Frankfurt: Die Investoren

Der Reisepass, die Feinstaubplakette, eine neue Adresse - ist es denn wirklich so kompliziert? In Frankfurt ist es das nicht. Wie beispielsweise am vergangenen Donnerstag. Wer am frühen Vormittag feststellte, dass er ganz dringend seinen Hund anmelden muss, hatte keinen Stress. Der städtische Onlinekalender zeigte einen freien Termin im Bürgeramt Frankfurt-Hoechst um 08.45 Uhr, um 12.15 hätte man in das zentrale Büro kommen können. Wer mit dem Internet fremdelt oder keinen Computer hat, kann sich telefonisch anmelden, Laufkundschaft kann auch kommen, muss sich aber etwas gedulden - in normalen Zeiten im Schnitt eine Viertelstunde.

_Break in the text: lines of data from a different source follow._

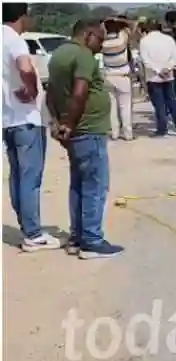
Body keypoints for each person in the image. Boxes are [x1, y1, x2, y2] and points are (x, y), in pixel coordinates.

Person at [46, 19, 124, 258]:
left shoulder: (58, 54)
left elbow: (50, 93)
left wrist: (57, 123)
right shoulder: (83, 56)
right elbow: (80, 92)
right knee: (95, 185)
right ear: (88, 34)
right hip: (88, 130)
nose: (101, 45)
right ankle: (92, 240)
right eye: (100, 39)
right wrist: (68, 123)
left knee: (78, 185)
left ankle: (77, 237)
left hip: (75, 132)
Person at [2, 3, 61, 252]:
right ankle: (33, 234)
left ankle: (27, 227)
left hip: (7, 118)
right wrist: (32, 89)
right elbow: (25, 67)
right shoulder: (14, 40)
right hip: (26, 117)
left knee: (17, 176)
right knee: (30, 178)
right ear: (22, 17)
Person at [139, 19, 176, 136]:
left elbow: (145, 60)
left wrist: (158, 71)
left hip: (154, 77)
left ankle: (162, 129)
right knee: (172, 101)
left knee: (159, 104)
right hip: (168, 75)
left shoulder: (144, 41)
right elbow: (175, 56)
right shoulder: (169, 39)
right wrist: (168, 68)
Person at [102, 16, 136, 141]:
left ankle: (115, 133)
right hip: (123, 76)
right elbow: (133, 25)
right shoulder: (122, 37)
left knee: (112, 107)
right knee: (125, 106)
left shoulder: (103, 42)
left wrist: (106, 22)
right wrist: (118, 19)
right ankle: (128, 134)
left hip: (108, 76)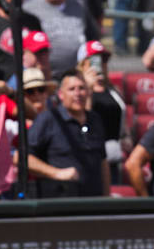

Was, bitte schön, macht man in Frankfurt, keiner Millionenmetropole, aber inzwischen Heimat von gut 700 000 Menschen, besser als in München oder Berlin? An der Größe der Kommune kann es nicht liegen. Jan Schneider, Stadtrat der CDU und zuständig für die Bürgerämter, weicht dieser Frage aus. Er kenne die Verhältnisse anderswo nicht. Lieber spricht er über das, was Frankfurt, München und Berlin gemeinsam haben. Alle Städte wachsen stetig, eine Herausforderung nicht nur an den Wohnungsmarkt, sondern auch die heimische Verwaltung. Kein Magistrat ist begütert, überall kämpft man mit Finanzproblemen, zusätzliches Personal wird nur in Notfällen eingestellt. Man muss sich etwas einfallen lassen.

In Ferienzeiten, wenn auch die städtischen Beschäftigten in Urlaub gehen, werden in Frankfurt beispielsweise kleine Bürgerämter vorübergehend geschlossen. Die dort Beschäftigten gehen zwischenzeitlich in größere Büros. Manche Frankfurter müssen dann einen längeren Weg in Kauf nehmen, Engpässe werden aber überbrückt. Eine vorausschauende Personalpolitik sei die Grundlage für ein einigermaßen reibungsloses Geschäft, sagt Schneider. Die Jobs in den Bürgerbüros seien häufig anstrengend, die Kundschaft ungehalten. Viele Angestellte blieben nicht lang, und für Nachwuchs müsse man frühzeitig Ausschau halten. Und neue Aufgaben, die zu Bürgerärger führen, sollte man tunlichst erkennen. Im Herbst etwa tritt das neue Bundesmeldegesetz in Kraft, das die Umzugsvorschriften ändert. Das bringt Mehrarbeit. Schneider hat deshalb sieben zusätzliche Stellen bekommen. Denn Frankfurt investiert - in Behördenfrieden.